To optimize the perforamnce of MindData operators, there are some suggestions:

  • If the Dataset Operator is the bottleneck, try to increase the num_parallel_workers.

  • If a GeneratorOp type operator is the bottleneck, try to increase the num_parallel_workers and replace the operator to MindRecordDataset.

  • If a MapOp type operator is the bottleneck, try to increase the num_parallel_workers. If it is a python operator, try to optimize the training script.

  • If a BatchOp type operator is the bottleneck, try to adjust the size of prefetch_size.

Timeline Analysis

The Timeline component can display:

  • The operators (AICore/AICPU operators) are executed on which device.

  • The MindSpore stream split strategy for this neural network.

  • The execution sequence and execution time of the operator on the device.

Users can get the most detailed information from the Timeline:

  • From the High level, users can analyse whether the stream split strategy can be optimized and whether the step tail is too long.

  • From the Low level, users can analyse the execution time for all the operators, etc.

Users can click the download button on the overall performance page to view Timeline details. The Timeline data file (json format) will be stored on local machine, and can be displayed by tools. We suggest to use chrome://tracing or Perfetto to visualize the Timeline.

  • Chrome tracing: Click “load” on the upper left to load the file.

  • Perfetto: Click “Open trace file” on the left to load the file.

timeline.png

Figure 7: Timeline Analysis

The Timeline consists of the following parts:

  • Device and Stream List: It will show the stream list on each device. Each stream consists of a series of tasks. One rectangle stands for one task, and the area stands for the execution time of the task.

  • The Operator Information: When we click one task, the corresponding operator of this task will be shown at the bottom.

W/A/S/D can be applied to zoom in and out of the Timeline graph.

Specifications

  • To limit the data size generated by the Profiler, MindInsight suggests that for large neural network, the profiled steps should be less than 10.

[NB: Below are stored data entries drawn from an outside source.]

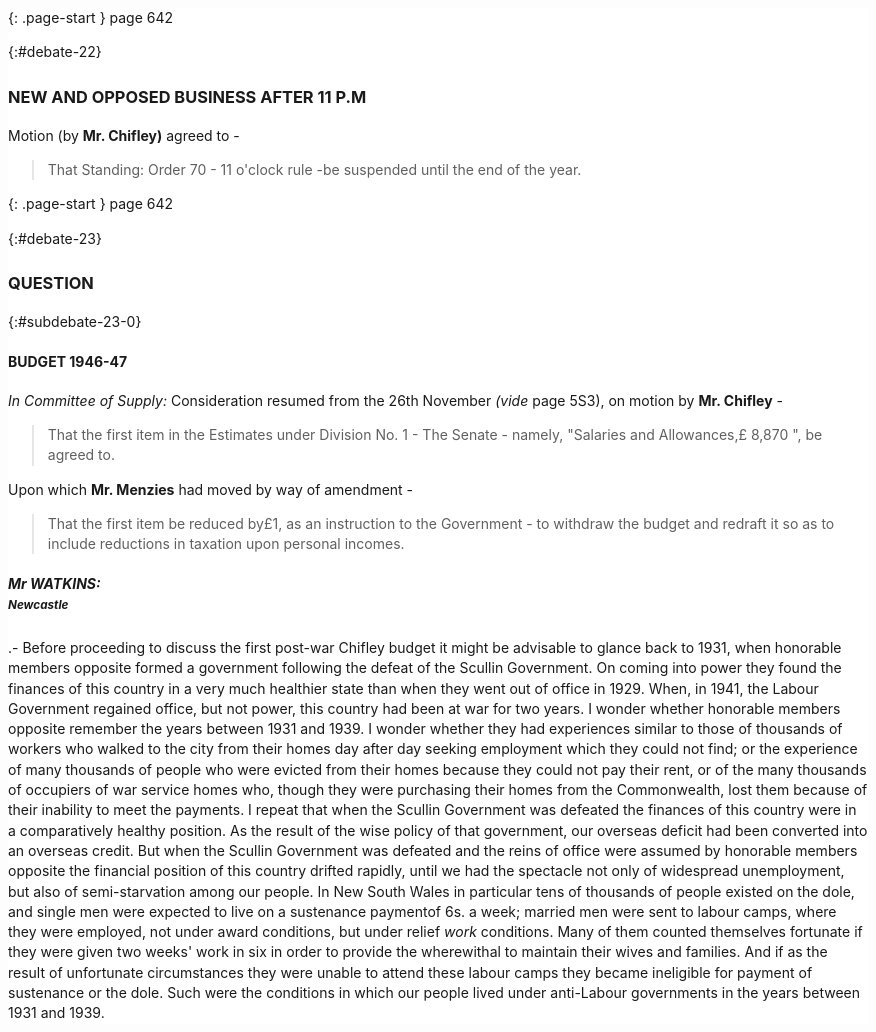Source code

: {: .page-start }
page 642

{:#debate-22}
### NEW AND OPPOSED BUSINESS AFTER 11 P.M

Motion (by  **Mr. Chifley)**  agreed to - 

  >That Standing: Order 70 - 11 o'clock rule -be suspended until the end of the year. 

{: .page-start }
page 642

{:#debate-23}
### QUESTION

{:#subdebate-23-0}
#### BUDGET 1946-47


 *In Committee of Supply:* Consideration resumed from the 26th November  *(vide*  page 5S3), on motion by  **Mr. Chifley**  - 

  >That the first item in the Estimates under Division No. 1 - The Senate - namely, "Salaries and Allowances,£ 8,870 ", be agreed to. 

Upon which  **Mr. Menzies**  had moved by way of amendment - 

  >That the first item be reduced by£1, as an instruction to the Government - to withdraw the budget and redraft it so as to include reductions in taxation upon personal incomes. 

##### Mr WATKINS:<br><small class="text-muted">Newcastle</small>

.- Before proceeding to discuss the first post-war Chifley budget it might be advisable to glance back to 1931, when honorable members opposite formed a government following the defeat of the Scullin Government. On coming into power they found the finances of this country in a very much healthier state than when they went out of office in 1929. When, in 1941, the Labour Government regained office, but not power, this country had been at war for two years. I wonder whether honorable members opposite remember the years between 1931 and 1939. I wonder whether they had experiences similar to those of thousands of workers who walked to the city from their homes day after day seeking employment which they could not find; or the experience of many thousands of people who were evicted from their homes because they could not pay their rent, or of the many thousands of occupiers of war service homes who, though they were purchasing their homes from the Commonwealth, lost them because of their inability to meet the payments. I repeat that when the Scullin Government was defeated the finances of this country were in a comparatively healthy position. As the result of the wise policy of that government, our overseas deficit had been converted into an overseas credit. But when the Scullin Government was defeated and the reins of office were assumed by honorable members opposite the financial position of this country drifted rapidly, until we had the spectacle not only of widespread unemployment, but also of semi-starvation among our people. In New South Wales in particular tens of thousands of people existed on the dole, and single men were expected to live on a sustenance paymentof 6s. a week; married  men  were sent to labour camps, where they were employed, not under award conditions, but under relief  *work*  conditions. Many of them counted themselves fortunate if they were given two weeks' work in six in order to provide the wherewithal to maintain their wives and families. And if as the result of unfortunate circumstances they were unable to attend these labour camps they became ineligible for payment of sustenance or the dole. Such were the conditions in which our people lived under anti-Labour governments in the years between 1931 and 1939.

    How to limit step count, Please refer to data preparation tutorial: https://www.mindspore.cn/tutorial/training/en/r1.1/use/data_preparation.html

  • The parse of Timeline data is time consuming, and usually the data of a few steps is enough to analyze the results. In order to speed up the data parse and UI display, Profiler will show at most 20M data (Contain 10+ step information for large networks).

Notices

  • Currently running in PyNative mode is not supported.